Quizvragen over grafieken:

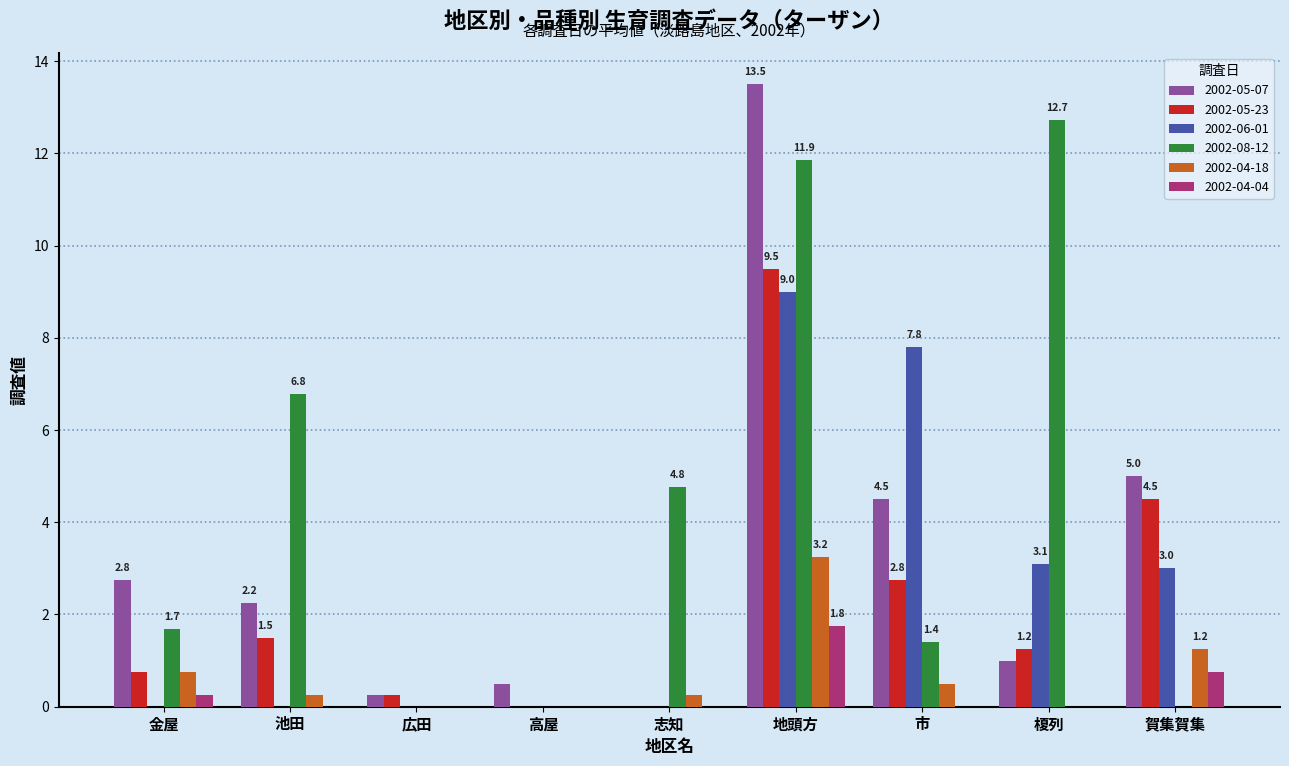

Count the number of data series in this chart.

6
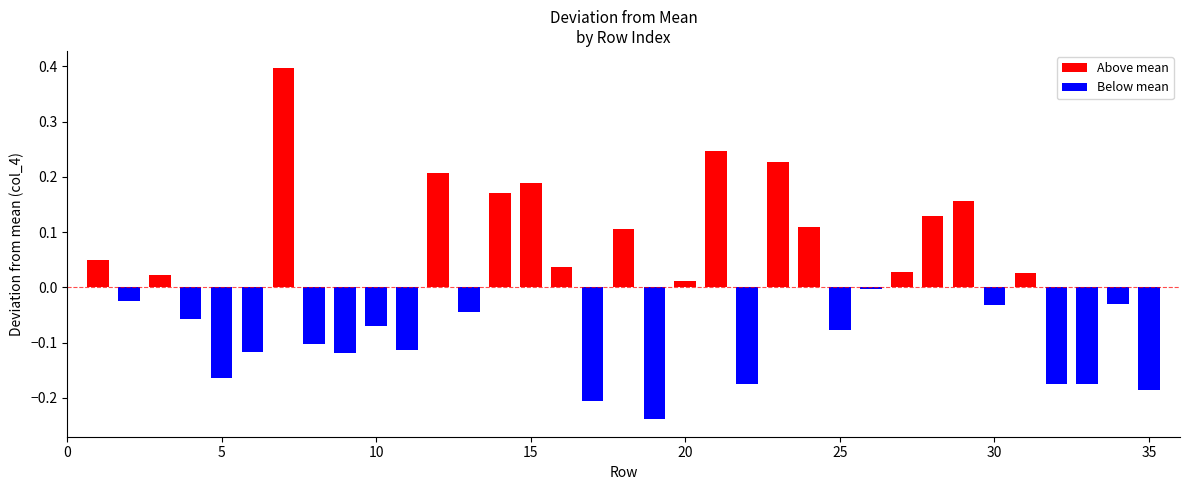

True or false: the data shows 0.7 at 28.

False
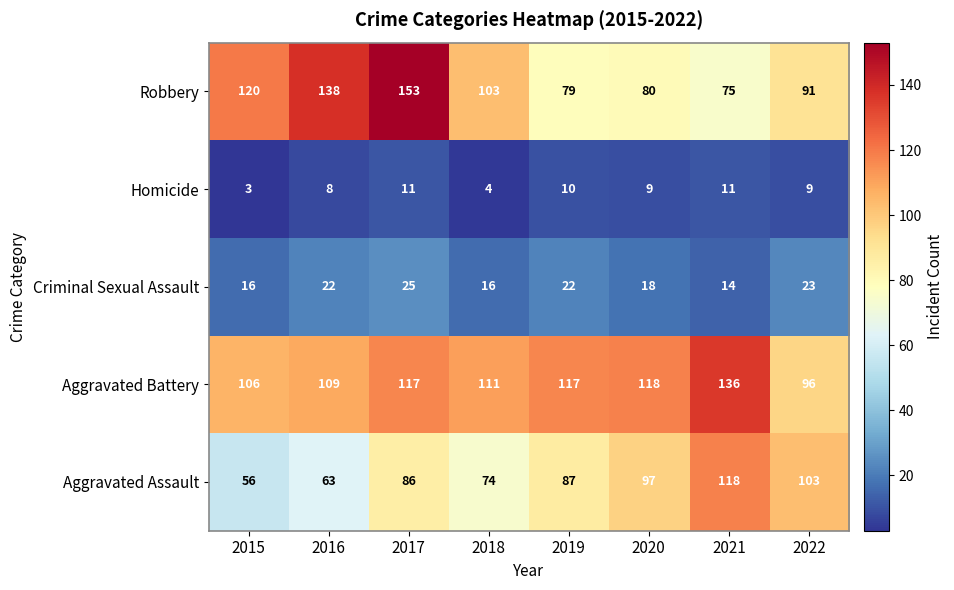

At how many categories does at least one series exceed 66?

8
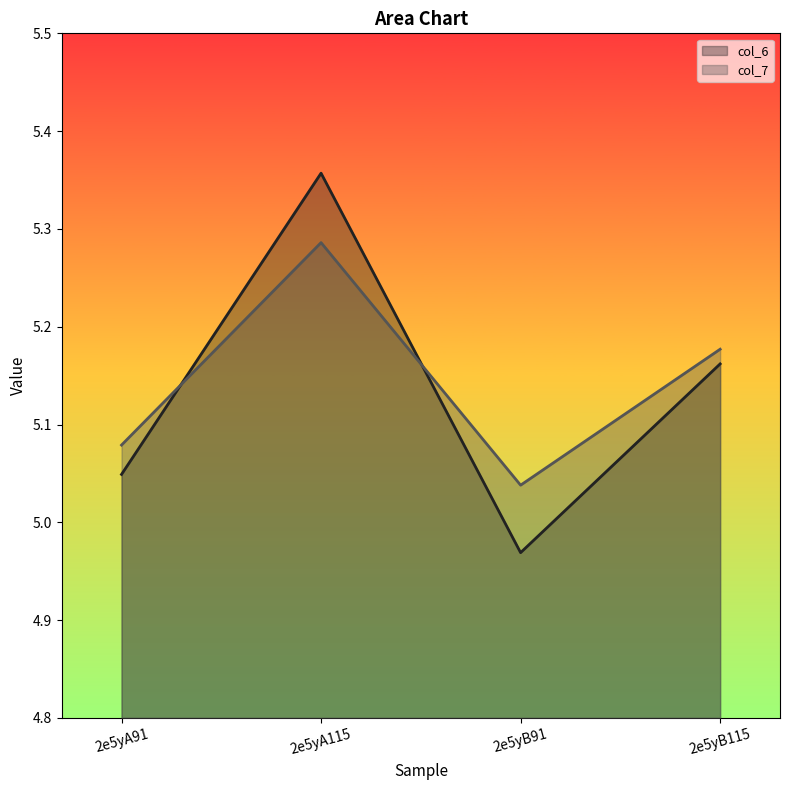

Does the chart have visible grid lines?

No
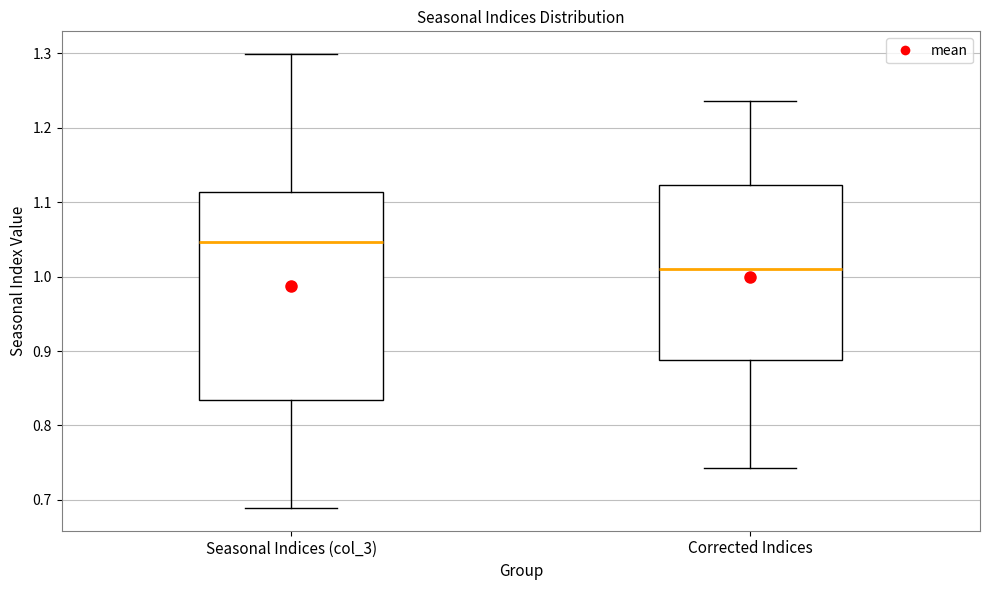

Reading left to right, read every box against the y-axis: the position of its median line, the range the box covers, and the ends of its whiskers. The values are not printed on the chart, so give them approximately, as read against the axis.

Seasonal Indices (col_3): median 1.05, box 0.83 to 1.11, whiskers 0.69 to 1.30
Corrected Indices: median 1.01, box 0.89 to 1.12, whiskers 0.74 to 1.24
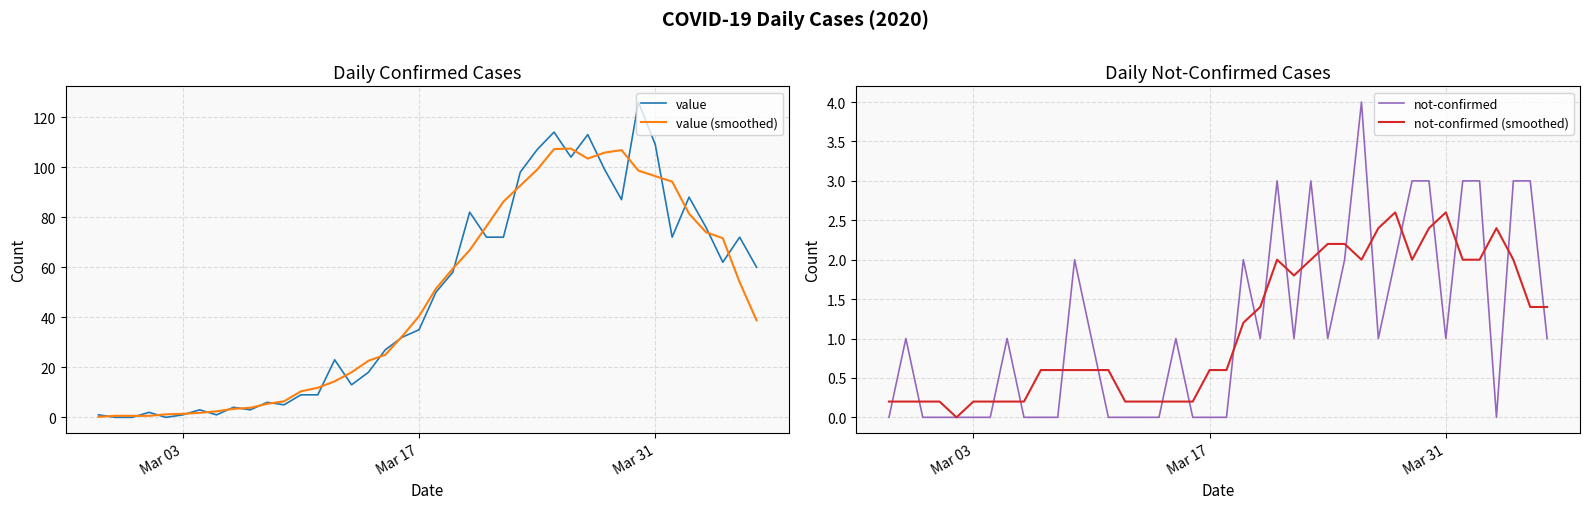

What is the highest value of the value series?

126.0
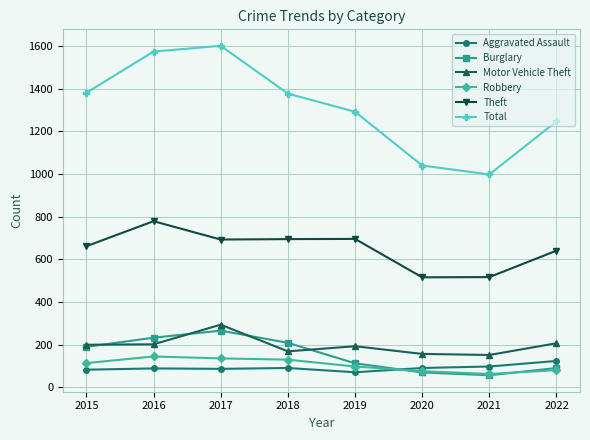

True or false: Motor Vehicle Theft has a value of 165 at 2017.

False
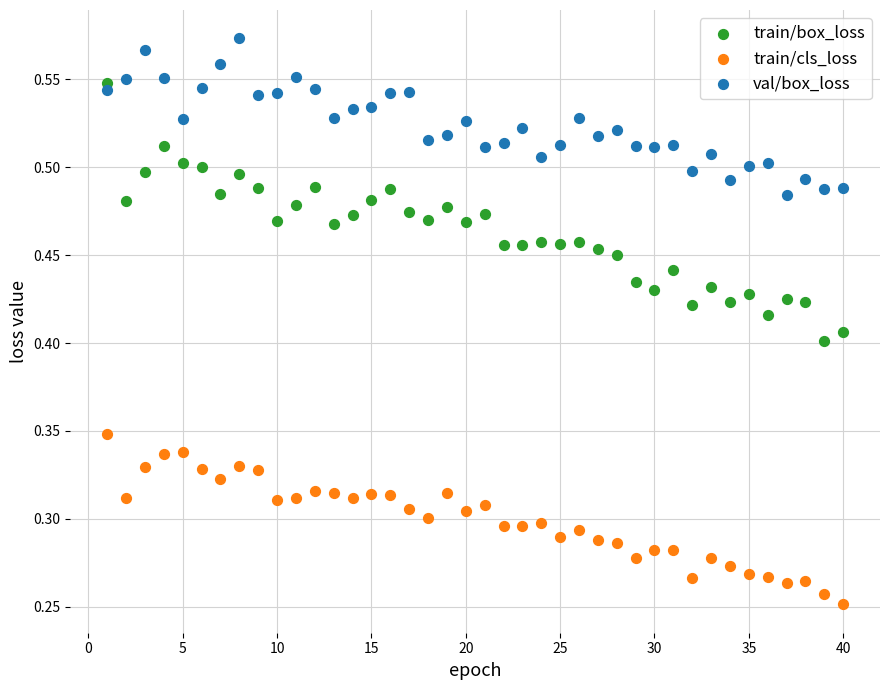

Which series has the widest spread of Y values?

train/box_loss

**Jouw opdracht**:
Neem al het materiaal hierboven woord voor woord over en laat daarbij de afbeeldingen weg.

**Uitgevoerde opdracht**:
Count the number of data series in this chart.

6

True or false: the data shows 0.7 at 28.

False

At how many categories does at least one series exceed 66?

8

Does the chart have visible grid lines?

No

Reading left to right, read every box against the y-axis: the position of its median line, the range the box covers, and the ends of its whiskers. The values are not printed on the chart, so give them approximately, as read against the axis.

Seasonal Indices (col_3): median 1.05, box 0.83 to 1.11, whiskers 0.69 to 1.30
Corrected Indices: median 1.01, box 0.89 to 1.12, whiskers 0.74 to 1.24

What is the highest value of the value series?

126.0

True or false: Motor Vehicle Theft has a value of 165 at 2017.

False

Which series has the widest spread of Y values?

train/box_loss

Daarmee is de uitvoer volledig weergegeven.